Ela atendia no segundo andar do casarão, aonde se chegava depois de vencer uma escada em caracol, com degraus escorregadios de uma madeira escura. “Tome cuidado aqui”, ela me preveniu. “Na semana passada um paciente caiu”. Na tentativa de provocar uma intimidade prematura, perguntei se a queda havia se dado antes ou depois da consulta. Ela não respondeu.

Ela atendia em uma sala espaçosa, com duas mesas. A primeira, e maior, ocupava o centro do consultório. Foi ali que ela pediu meus dados pessoais. A segunda, praticamente uma mesinha de café, ficava embaixo de uma janela, com vista para duas árvores imensas no quintal. Ela me perguntou se eu não me incomodaria de realizar as sessões ali, ao lado da janela. Descobri, em seguida, que a janela não estava ali para arejar meus pensamentos, e sim dar vazão à fumaça dos incontáveis cigarros que ela consumia com sofreguidão durante as sessões. Fingi que tanta fumaça também não me incomodava.

E assim, entre degraus lisos, cantos de passarinhos e nuvens de nicotina, teve início minha história com ela. Uma história, vejo hoje, de pouca intimidade e confiança. Eu sentia que as sessões não evoluíam, que as perguntas que ela me fazia eram inconsistentes, que seus exemplos eram inverossímeis e suas metáforas, pobrezinhas. Até que um dia ela fez o tipo de pergunta que, ao meu ver, deveria representar a cassação do registro de qualquer profissional da análise por exercício irregular dos clichês: “Você se ama?” . Talvez por ver a expressão de frustração estampada em meu rosto, ela procurou evoluir: “Você diz diariamente a você mesmo que você se ama?” Dei uma chance a ela, perguntando sobre o que exatamente ela estava querendo falar. E aqui eu transcrevo, entre aspas, tudo o que ela me disse:

“Eu quero saber se, durante o banho, quando você ensaboa seu braço, por exemplo, você diz assim: braço, eu te amo.
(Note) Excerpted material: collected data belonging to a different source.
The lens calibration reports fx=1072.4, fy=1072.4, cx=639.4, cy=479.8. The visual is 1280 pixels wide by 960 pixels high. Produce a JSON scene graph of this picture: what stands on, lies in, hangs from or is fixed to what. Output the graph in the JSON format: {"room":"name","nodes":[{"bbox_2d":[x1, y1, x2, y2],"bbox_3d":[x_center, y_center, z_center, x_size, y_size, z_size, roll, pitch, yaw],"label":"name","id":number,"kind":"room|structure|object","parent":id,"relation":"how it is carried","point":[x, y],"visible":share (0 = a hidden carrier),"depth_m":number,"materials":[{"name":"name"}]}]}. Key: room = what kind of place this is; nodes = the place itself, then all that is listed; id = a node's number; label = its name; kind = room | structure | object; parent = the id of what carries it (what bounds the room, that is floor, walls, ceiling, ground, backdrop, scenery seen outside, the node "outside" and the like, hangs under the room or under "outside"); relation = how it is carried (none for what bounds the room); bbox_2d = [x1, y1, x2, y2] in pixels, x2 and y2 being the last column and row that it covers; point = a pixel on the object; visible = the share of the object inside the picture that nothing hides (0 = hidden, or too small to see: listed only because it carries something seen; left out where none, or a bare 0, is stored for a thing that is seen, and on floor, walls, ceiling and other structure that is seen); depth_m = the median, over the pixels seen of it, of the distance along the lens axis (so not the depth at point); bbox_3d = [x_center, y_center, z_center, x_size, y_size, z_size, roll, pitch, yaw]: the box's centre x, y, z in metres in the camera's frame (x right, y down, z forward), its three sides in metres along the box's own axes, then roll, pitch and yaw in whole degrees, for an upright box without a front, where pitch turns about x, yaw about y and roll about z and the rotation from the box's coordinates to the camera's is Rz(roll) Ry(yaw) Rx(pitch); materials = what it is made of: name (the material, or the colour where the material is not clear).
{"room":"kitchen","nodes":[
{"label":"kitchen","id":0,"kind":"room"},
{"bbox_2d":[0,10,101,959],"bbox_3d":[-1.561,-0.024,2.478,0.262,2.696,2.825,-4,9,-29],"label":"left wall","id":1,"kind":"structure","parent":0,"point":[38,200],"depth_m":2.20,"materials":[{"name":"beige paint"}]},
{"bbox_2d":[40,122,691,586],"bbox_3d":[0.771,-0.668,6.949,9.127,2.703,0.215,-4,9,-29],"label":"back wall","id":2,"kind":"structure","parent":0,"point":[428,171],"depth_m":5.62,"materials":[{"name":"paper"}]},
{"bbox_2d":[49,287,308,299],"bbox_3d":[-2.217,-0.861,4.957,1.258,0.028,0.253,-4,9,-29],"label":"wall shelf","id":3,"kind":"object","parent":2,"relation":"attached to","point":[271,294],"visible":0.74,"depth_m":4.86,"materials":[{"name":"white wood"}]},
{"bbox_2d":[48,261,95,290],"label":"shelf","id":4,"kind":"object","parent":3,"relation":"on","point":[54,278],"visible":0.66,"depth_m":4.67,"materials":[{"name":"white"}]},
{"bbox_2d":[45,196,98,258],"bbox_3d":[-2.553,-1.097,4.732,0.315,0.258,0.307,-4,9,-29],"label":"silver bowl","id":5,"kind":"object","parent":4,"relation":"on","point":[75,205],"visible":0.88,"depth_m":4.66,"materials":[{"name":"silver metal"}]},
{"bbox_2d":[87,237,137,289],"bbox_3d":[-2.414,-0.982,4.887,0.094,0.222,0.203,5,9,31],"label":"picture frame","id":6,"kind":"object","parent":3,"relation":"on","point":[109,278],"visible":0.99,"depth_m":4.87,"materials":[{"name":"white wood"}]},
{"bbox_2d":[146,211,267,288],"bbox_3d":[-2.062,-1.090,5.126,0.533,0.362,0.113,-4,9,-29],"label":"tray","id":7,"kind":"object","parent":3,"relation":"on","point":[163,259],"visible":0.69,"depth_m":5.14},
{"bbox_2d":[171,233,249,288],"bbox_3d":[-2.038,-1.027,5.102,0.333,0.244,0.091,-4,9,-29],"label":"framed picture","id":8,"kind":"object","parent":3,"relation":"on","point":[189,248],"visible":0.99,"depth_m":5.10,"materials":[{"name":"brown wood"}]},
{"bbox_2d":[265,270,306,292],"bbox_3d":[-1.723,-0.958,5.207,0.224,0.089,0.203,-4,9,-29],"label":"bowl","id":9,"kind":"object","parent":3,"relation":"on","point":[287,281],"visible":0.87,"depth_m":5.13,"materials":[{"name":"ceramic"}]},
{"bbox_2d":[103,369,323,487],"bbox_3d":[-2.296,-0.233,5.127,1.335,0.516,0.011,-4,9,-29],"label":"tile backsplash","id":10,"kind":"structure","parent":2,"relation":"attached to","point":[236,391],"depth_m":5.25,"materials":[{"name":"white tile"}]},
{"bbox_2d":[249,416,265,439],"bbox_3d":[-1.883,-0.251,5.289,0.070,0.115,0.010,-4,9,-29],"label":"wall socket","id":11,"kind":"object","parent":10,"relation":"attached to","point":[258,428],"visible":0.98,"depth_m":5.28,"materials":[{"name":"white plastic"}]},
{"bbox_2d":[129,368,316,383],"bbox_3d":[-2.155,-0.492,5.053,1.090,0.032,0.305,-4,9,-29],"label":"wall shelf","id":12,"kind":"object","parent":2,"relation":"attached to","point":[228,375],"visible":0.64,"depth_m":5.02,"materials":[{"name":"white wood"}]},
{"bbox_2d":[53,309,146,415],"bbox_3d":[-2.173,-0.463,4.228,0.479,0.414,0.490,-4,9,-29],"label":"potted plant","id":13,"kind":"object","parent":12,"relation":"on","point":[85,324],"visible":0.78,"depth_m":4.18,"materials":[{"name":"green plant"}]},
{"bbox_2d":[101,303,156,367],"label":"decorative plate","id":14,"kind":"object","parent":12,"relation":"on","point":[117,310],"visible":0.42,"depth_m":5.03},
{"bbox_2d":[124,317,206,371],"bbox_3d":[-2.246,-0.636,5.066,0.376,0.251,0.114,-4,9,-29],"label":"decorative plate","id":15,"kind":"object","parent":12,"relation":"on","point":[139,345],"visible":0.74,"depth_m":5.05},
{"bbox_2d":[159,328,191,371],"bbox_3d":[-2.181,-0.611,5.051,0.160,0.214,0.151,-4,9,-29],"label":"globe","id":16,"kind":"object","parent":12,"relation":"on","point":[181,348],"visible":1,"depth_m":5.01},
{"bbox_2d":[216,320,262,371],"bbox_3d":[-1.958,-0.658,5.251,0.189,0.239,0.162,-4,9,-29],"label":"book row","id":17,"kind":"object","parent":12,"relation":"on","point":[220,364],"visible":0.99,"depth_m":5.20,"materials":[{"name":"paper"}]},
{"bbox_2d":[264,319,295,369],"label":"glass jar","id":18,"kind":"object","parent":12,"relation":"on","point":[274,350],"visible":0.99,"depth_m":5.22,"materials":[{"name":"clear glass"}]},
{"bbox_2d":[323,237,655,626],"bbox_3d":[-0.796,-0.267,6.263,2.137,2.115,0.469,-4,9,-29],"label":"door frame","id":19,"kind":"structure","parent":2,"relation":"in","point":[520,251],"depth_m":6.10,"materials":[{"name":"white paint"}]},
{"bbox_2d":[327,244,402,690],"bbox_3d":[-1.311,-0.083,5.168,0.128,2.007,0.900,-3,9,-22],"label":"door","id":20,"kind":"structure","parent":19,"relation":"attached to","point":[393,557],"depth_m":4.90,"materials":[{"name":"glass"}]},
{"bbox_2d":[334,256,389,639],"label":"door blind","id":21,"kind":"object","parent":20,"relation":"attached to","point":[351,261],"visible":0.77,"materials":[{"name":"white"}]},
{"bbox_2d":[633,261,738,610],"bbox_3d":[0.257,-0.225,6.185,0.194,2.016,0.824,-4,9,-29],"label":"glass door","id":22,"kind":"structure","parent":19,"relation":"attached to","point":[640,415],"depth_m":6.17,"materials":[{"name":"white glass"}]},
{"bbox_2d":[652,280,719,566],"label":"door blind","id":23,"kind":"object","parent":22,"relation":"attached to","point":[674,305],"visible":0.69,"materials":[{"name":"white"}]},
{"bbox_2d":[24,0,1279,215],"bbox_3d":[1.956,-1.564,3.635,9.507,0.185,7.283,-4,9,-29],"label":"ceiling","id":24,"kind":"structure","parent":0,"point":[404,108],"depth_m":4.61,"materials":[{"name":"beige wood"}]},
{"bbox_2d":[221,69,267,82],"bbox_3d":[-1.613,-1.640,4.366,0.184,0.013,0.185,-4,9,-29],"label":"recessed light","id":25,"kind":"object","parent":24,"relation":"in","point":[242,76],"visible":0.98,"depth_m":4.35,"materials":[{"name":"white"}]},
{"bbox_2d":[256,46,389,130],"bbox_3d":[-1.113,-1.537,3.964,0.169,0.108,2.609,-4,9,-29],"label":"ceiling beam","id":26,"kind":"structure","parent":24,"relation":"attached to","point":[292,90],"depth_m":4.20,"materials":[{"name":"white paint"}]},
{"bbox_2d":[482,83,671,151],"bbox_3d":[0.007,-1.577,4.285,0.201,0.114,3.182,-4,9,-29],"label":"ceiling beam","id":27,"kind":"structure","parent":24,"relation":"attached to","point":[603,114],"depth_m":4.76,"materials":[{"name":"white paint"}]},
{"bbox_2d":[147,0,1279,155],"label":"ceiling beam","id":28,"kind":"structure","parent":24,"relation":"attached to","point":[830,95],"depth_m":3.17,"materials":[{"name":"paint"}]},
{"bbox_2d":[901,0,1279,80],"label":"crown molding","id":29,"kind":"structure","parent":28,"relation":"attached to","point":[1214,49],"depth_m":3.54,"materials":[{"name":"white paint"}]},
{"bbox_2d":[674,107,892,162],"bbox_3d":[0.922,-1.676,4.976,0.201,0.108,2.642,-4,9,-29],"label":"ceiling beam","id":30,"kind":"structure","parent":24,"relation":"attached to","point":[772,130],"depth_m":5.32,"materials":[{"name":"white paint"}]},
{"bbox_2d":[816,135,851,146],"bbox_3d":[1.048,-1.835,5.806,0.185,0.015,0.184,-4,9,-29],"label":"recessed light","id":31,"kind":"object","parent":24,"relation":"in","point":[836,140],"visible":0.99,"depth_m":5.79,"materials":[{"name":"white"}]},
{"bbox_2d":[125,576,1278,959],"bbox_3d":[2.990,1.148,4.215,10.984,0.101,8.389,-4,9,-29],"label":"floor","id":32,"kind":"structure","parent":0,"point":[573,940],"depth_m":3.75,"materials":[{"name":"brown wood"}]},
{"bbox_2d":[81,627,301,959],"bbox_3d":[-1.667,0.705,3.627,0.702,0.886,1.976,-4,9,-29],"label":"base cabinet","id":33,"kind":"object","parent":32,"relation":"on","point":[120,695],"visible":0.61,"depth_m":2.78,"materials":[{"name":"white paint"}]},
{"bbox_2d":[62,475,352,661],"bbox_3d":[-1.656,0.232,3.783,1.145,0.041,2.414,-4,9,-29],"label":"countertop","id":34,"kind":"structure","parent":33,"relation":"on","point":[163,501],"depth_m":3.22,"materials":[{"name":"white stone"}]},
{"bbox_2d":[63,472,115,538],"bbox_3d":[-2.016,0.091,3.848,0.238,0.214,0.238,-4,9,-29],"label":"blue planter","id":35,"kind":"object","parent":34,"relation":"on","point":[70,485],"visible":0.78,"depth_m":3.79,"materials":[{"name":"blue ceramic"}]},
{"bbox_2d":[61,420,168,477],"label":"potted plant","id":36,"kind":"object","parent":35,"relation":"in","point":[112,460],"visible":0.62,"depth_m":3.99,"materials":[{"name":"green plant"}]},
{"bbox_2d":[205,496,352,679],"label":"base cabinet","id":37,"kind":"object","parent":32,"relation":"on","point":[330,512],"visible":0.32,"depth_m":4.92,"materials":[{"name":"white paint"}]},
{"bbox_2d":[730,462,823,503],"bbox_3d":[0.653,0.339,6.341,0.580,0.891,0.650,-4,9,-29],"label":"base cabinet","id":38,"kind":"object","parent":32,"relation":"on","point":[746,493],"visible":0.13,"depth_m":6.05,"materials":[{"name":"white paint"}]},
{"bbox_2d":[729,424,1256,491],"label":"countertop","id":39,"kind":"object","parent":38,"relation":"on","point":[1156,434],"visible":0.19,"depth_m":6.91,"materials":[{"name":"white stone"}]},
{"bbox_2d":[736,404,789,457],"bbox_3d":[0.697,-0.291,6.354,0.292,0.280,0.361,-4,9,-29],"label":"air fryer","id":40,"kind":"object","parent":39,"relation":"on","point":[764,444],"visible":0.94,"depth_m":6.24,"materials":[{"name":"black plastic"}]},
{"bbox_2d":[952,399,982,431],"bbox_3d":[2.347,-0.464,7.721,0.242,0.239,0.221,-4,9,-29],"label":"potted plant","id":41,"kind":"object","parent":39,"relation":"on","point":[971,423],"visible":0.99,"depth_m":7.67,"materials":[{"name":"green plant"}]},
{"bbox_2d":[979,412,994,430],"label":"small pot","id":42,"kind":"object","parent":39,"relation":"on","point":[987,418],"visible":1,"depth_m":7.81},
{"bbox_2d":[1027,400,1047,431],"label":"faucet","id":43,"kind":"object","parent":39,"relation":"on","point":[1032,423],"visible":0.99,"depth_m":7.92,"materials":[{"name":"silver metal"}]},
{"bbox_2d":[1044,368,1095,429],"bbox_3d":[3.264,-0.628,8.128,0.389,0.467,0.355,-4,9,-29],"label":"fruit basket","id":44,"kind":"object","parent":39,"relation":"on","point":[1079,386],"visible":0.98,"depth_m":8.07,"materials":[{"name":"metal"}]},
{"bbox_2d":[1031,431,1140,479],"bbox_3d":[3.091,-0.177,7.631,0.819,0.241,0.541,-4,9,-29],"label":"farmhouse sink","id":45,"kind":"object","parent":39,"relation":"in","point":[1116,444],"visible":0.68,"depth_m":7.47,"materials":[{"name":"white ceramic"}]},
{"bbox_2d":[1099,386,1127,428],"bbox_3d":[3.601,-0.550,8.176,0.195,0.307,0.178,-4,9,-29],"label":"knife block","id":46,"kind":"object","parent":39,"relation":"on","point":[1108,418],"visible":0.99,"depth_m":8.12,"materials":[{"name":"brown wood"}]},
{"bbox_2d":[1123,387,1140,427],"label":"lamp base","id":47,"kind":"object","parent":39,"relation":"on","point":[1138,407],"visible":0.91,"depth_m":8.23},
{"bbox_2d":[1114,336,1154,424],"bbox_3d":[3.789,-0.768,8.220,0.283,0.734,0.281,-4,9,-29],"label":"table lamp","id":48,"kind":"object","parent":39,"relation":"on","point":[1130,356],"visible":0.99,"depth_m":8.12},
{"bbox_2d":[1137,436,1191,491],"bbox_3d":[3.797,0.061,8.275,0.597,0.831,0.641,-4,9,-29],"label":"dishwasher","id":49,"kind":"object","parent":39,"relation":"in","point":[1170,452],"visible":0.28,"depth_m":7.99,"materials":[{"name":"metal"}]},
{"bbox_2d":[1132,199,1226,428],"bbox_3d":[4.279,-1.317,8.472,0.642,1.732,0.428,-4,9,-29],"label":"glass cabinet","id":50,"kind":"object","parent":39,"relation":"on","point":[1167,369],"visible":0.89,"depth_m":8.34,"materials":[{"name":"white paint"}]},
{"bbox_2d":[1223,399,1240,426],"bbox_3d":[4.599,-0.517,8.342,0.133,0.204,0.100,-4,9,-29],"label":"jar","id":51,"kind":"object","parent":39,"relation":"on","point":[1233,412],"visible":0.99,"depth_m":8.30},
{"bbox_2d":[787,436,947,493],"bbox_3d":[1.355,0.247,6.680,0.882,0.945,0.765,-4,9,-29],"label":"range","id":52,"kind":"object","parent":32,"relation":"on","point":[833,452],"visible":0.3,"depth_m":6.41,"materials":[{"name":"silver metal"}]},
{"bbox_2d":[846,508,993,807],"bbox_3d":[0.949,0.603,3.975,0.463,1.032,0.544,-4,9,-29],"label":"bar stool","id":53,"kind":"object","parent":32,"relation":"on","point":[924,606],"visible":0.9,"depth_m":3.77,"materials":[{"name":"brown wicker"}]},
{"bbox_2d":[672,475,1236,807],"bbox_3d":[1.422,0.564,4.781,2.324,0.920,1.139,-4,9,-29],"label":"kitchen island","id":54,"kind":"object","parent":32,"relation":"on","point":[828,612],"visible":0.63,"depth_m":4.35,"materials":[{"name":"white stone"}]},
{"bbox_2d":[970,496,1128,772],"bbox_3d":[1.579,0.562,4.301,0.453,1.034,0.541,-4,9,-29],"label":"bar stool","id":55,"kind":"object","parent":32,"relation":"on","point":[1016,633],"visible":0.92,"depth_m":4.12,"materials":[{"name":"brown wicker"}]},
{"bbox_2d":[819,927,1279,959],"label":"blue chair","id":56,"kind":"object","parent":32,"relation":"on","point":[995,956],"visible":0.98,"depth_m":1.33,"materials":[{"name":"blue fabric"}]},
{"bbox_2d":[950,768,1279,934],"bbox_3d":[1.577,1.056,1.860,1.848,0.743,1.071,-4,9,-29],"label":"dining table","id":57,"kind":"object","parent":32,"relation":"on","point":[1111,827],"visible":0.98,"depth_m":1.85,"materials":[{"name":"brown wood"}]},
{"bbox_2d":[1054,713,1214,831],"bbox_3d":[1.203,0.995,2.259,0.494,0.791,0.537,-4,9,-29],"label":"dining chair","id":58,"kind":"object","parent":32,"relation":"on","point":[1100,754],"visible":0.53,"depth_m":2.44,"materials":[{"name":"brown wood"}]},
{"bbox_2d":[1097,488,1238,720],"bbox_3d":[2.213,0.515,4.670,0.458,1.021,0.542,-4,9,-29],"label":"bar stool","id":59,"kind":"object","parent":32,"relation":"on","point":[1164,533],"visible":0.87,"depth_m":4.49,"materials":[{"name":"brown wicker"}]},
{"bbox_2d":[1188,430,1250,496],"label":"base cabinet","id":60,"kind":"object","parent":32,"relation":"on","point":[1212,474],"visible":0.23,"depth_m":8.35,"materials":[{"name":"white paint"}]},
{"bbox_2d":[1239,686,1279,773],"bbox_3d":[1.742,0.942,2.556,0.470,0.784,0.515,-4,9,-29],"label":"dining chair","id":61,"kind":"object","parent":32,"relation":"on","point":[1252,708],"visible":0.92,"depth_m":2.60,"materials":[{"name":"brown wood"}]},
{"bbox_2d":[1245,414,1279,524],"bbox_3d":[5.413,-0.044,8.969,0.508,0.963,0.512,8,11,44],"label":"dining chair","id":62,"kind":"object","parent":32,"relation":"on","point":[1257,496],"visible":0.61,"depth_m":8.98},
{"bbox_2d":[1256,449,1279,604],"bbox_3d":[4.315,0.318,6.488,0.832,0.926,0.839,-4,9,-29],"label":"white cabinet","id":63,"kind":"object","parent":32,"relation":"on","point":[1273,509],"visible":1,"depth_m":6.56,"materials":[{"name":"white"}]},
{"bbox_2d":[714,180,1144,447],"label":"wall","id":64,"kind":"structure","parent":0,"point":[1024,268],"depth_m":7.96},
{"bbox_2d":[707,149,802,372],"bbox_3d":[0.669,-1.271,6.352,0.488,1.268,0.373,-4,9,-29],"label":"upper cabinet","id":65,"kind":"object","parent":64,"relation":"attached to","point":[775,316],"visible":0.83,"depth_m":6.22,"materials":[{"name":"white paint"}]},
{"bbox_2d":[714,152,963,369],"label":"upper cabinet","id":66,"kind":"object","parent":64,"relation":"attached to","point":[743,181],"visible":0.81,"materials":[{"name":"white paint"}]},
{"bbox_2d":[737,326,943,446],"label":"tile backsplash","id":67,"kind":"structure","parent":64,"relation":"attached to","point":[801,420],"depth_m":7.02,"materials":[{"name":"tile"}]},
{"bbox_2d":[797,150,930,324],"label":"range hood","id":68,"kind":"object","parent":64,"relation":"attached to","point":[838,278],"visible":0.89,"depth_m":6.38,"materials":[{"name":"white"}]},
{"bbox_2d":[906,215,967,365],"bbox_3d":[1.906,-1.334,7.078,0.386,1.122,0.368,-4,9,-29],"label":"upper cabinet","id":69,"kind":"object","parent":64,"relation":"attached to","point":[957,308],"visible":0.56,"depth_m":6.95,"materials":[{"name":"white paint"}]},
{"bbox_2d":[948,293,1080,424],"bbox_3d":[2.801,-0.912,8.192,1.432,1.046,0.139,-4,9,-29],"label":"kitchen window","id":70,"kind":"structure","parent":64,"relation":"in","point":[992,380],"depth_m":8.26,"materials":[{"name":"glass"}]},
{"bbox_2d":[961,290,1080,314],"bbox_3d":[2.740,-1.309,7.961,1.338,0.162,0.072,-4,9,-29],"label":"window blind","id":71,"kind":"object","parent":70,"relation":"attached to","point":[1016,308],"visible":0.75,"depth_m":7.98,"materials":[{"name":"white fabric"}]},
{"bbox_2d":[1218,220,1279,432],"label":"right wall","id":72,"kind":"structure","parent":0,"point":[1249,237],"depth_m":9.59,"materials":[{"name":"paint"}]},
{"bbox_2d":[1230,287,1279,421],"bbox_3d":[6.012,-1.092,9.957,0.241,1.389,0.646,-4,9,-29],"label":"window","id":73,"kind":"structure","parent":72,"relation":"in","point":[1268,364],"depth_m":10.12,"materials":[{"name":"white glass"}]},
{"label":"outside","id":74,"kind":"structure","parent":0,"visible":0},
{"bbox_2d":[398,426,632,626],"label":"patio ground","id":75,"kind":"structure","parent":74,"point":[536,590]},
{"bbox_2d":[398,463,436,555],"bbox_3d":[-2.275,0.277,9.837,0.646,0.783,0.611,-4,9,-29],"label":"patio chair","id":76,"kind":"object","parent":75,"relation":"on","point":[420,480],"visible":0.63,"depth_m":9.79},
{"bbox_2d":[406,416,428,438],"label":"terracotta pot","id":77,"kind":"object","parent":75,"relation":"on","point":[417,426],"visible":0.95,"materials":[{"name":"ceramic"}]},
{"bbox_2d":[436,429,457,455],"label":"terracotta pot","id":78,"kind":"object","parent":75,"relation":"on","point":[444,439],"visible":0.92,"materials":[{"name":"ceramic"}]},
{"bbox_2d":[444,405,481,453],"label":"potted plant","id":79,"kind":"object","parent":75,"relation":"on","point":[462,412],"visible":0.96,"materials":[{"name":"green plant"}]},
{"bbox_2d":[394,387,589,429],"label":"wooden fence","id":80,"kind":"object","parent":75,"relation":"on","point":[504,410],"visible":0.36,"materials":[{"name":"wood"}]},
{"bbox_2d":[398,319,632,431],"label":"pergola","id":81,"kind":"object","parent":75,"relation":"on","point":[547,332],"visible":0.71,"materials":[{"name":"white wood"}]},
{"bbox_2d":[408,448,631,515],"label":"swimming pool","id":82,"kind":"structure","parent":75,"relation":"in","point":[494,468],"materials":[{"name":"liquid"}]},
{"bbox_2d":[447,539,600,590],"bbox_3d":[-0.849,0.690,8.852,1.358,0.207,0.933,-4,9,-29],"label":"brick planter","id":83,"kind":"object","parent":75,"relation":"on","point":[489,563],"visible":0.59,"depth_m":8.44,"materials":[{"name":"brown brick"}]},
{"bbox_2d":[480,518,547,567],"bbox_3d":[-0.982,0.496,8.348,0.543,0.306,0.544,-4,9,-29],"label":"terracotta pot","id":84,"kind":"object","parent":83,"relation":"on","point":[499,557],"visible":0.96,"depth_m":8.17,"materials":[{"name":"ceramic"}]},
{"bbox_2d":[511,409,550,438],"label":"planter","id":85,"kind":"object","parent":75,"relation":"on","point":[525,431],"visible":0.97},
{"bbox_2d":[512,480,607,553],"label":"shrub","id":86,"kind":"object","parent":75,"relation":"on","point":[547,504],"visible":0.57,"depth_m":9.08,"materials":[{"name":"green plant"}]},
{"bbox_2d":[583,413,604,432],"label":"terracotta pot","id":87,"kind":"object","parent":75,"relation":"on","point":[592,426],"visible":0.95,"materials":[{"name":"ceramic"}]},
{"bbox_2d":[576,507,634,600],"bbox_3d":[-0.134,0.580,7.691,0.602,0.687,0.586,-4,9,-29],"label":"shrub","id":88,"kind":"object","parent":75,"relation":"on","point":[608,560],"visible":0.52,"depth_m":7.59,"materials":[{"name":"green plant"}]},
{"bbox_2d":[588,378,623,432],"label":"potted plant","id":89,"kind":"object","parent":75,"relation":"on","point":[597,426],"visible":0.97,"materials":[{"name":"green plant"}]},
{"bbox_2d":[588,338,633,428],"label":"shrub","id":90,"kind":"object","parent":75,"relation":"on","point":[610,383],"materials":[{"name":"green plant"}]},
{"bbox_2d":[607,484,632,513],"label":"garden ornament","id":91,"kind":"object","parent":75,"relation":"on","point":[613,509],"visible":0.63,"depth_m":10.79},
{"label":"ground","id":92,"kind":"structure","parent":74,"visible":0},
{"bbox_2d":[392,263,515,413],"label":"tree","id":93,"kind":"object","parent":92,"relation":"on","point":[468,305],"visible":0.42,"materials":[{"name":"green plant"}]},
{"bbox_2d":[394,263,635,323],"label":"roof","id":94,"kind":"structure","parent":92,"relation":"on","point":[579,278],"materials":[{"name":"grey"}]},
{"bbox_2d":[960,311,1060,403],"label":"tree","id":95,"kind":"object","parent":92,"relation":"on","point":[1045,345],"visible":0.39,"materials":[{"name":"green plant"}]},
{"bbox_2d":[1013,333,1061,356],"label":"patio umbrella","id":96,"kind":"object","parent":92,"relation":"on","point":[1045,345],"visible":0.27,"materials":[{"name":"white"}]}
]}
Braço, você é uma parte muito querida do meu corpo e é essencial ao meu bem-estar e por isso eu te amo muito. E quero saber se depois você faz a mesma coisa com as pernas, com as mãos, com os pés. Eu quero saber se você declara seu amor incondicional a cada parte do seu corpo, enquanto as acaricia com água morna e sabonete... As partes do seu corpo precisam saber que são amadas por você. E assim, ao declarar seu amor a cada parte sua, um dia você vai se descobrir apaixonado por você mesmo”.

Por uma dessas graças divinas, a sessão acabou na sequência e eu não precisei responder nada. Saí do consultório e vim a pé para casa, me perguntando se eu não seria capaz de encontrar uma maneira mais inteligente de gastar meu dinheirinho suado.

Nunca mais voltei ao consultório dela, mas continuo tomando banho diariamente, dois por dia nestas semanas mais quentes. Na véspera do Natal, embaixo do chuveiro, me lembrei desta história e pensei em dizer o seguinte: “Braço, como você foi bonzinho para mim o ano inteiro, esta noite o papai Noel vai te trazer um lindo presente”. Mas achei melhor ficar calado: já imaginou se o outro braço, as duas pernas, as duas orelhas e os vinte dedos ouvissem a promessa e também exigissem uma lembrancinha de Natal...Achei melhor que eles se contentassem com a água morna e a espuminha. E já está bom demais!